Este es el primer domingo soleado aquí en Burdeos. Habíamos pasado varias semanas de cielo gris y una continua racha de lluvias. Salí temprano para hacer algunas compras en uno de los pocos supermercados que abre los domingos. Está a pocas calles de mi casa. Yo llevaba puesta una casa delgada porque a esa hora de la mañana, a pesar del sol, corría un poco de aire frío. Al atravesar la plaza Gambetta vi a una pareja de ancianos sentada en una banca. Él tenía puesto un bonete azul y ella uno rosa. Es algo muy típico sobre todo en esta región, pero para mis ojos sigue siendo pintoresco. El sol les daba de lleno en el rostro. No supe exactamente si tenían los ojos cerrados a causa de los rayos solares, o era por el goce y la placidez que parecían experimentar. Como ellos no me podían ver, aproveché en observarlos unos instantes. A primera vista descubrí que ambos tenían un aire en común, pero no supe determinar por qué. Sin embargo a pocos segundos me di cuenta de que ambos no poseían dentadura.

Esta imagen me hizo recordar un cuento que había escrito hace mucho, sobre mis veintipocos años, en el cual aparecía un anciano sin dentadura. Una vez las compras hechas, de vuelta a casa mi objetivo estuvo determinado: remover cajas y papeles hasta encontrar este cuento. Antes de ponerme a buscar y para evitar mis alergias, abrí las puertas del balcón para que entrara algo de aire fresco. Para mi sorpresa, hallé el texto rápidamente. Como era de esperarse, el papel tiene ya la tonalidad que le ha brindado la humedad de Lima y ahora de Burdeos. He releído sus trece cuartillas y me digo que es evidente que no lo publicaré nunca. Veo en él un exagerado registro de los cuentos urbanos escritos por Julio Ramón Ribeyro o Enrique Congrains Martin. Por lo general, me parece, todo joven escritor de Lima se inicia impregnado de este fraseo e imaginario urbano, que sin duda estuvo muy bien para sus primeros creadores, pero que escrito ahora me resulta insoportable. En la anécdota de mi cuento encuentro a tres ancianos en una vetusta casa del centro de Lima, en Barrios Altos.

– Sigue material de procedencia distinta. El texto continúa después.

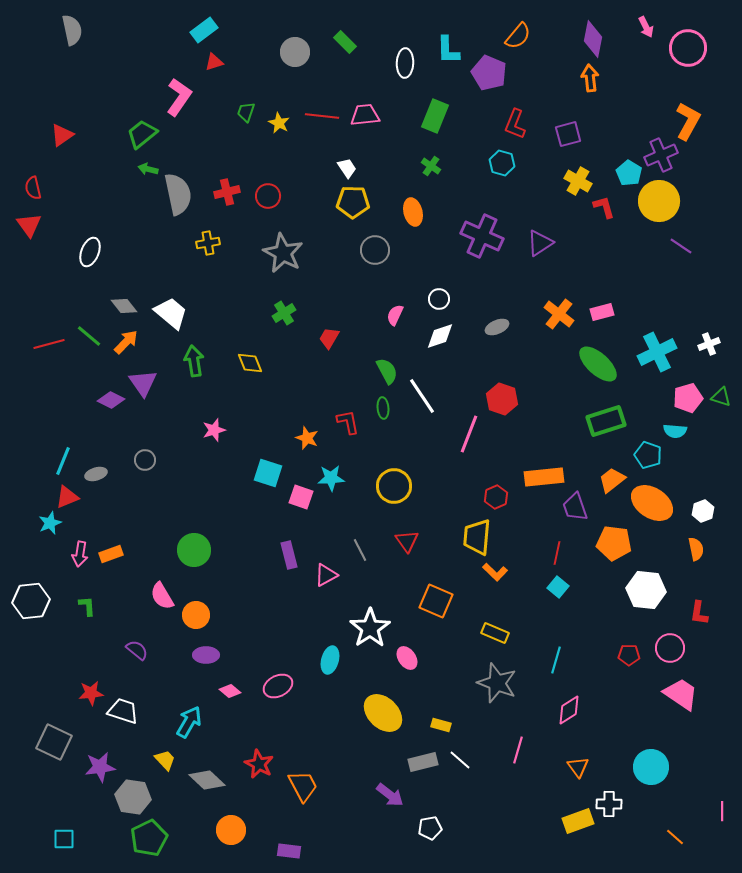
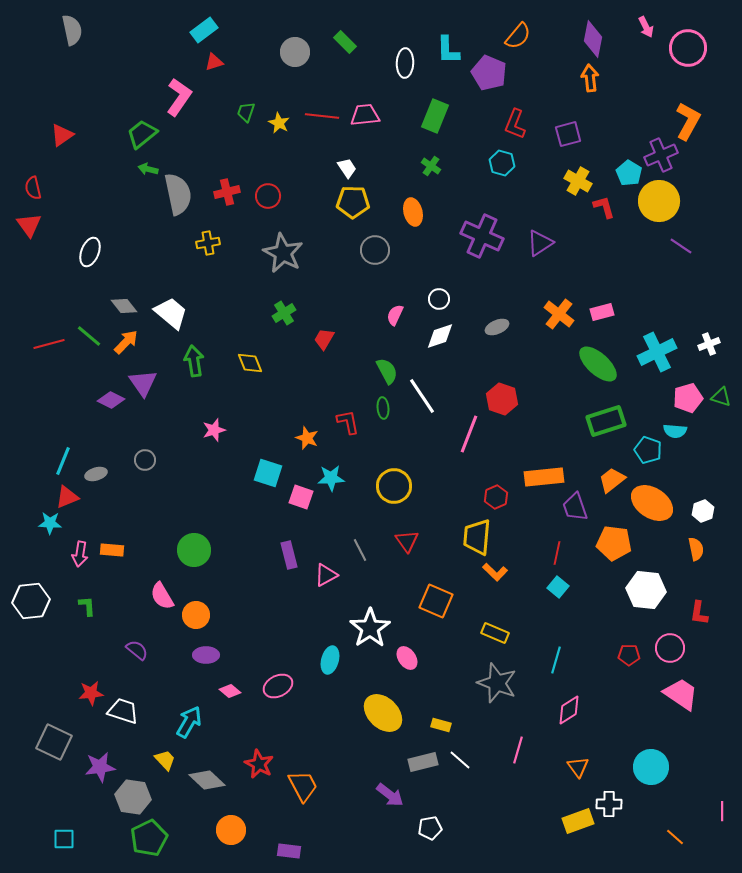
red trapezoid at (329, 338): moved 5 px left, 1 px down
cyan pentagon at (648, 455): moved 5 px up
cyan star at (50, 523): rotated 25 degrees clockwise
orange rectangle at (111, 554): moved 1 px right, 4 px up; rotated 25 degrees clockwise
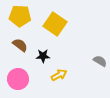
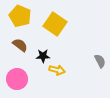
yellow pentagon: rotated 20 degrees clockwise
gray semicircle: rotated 32 degrees clockwise
yellow arrow: moved 2 px left, 5 px up; rotated 42 degrees clockwise
pink circle: moved 1 px left
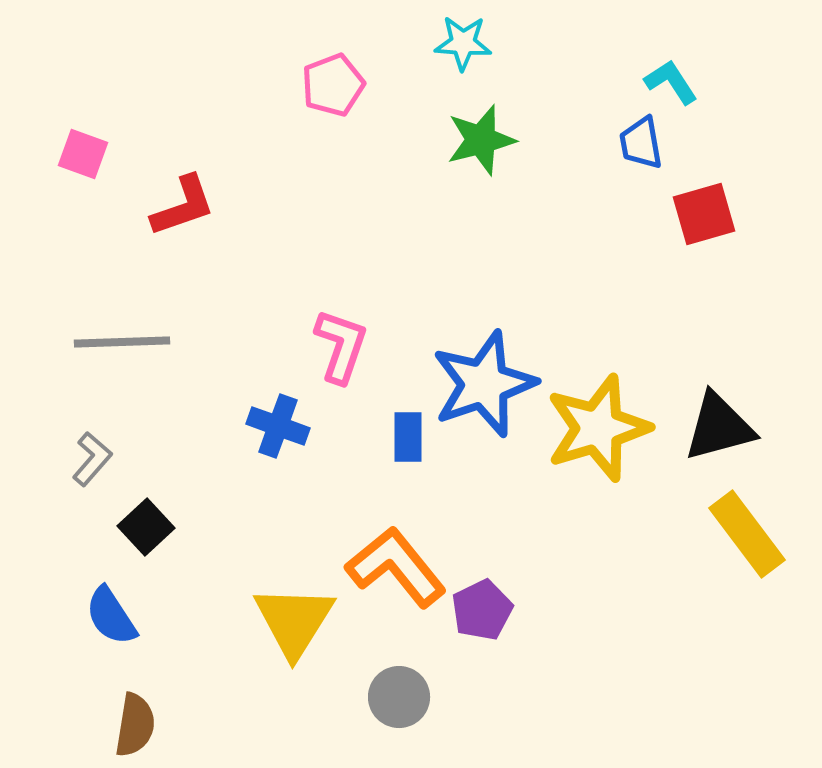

Se trata de una pareja de esposos y la hermana de ella. El hombre fue un antiguo agente municipal que debió haber sido licenciado hace mucho, pero que, por marrullerías de un alcalde, lo mantienen como una especie de símbolo de la ciudad. Durante todo ese tiempo le había hecho creer que sus papeletas e informes tenían vigencia. En realidad era algo evidente que él no quería aceptar. Su cuñada y su mujer se lo repetían siempre, pero él seguía haciendo sus rondas, siempre llevado del brazo por su esposa. Además de todo, este personaje solía salir de casa con un sobretodo negro y una gorra también negra. Este había sido su uniforme de toda la vida y así lo vieron siempre los vecinos del barrio.

El cuento que escribí se centra en una mañana. La cuñada preparaba el desayuno mientras su hermana ayudaba a su marido a alistarse. Me sorprende mi interés en la mesa puesta y que no haya nadie sentado en ella: “Sobre el mantel verde tejido por su hermana aún continuaban las tres tazas humeantes de café, cada pan junto a la taza y las lonjas de plátano frito en un plato de plástico al centro de la mesa.” Yo no sé si en Lima la gente desayuna de esta manera. Lo del plátano frito era habitual en mi casa, pero porque mi madre es de la selva. Y aún hoy como plátano frito, porque mi esposa también es de la selva. Lo cierto es que después de que ellos tomaran desayuno, en medio de ñoñerías de ancianos, el hombre se encuentra solo, sentado en un sillón, a la espera de su mujer y su cuñada, quienes habían salido un momento para hacer unas compras. En eso llega un funcionario de la municipalidad para hacerle firmar unos papeles que les eximían a ellos de toda responsabilidad durante las rondas de este hombre. Los documentos son firmados y el funcionario se marcha. Como es de esperarse en este tipo de cuentos, a la vuelta de las hermanas, se dan conque el anciano pone excusas y ya no quiere salir de casa. Se queda sentado en su sillón, observando los gránulos de madera apolillada bajo los otros muebles. Quiere concentrase en ello, pero se queda rápidamente dormido.

Algo que no logro recordar ni entender, ya que no me parece fácil de deducir en la lectura, es por qué llamé “Claridad” a aquel cuento. Es decir, un título como este, conociéndome como creo que me conozco, anunciaría otro tipo de historia. No solamente la revelación para este hombre de su situación real. Tengo la impresión de que coloqué ese título esperando escribir algo completamente diferente, y que por pereza lo dejé allí, como puerta a esos tres ancianos.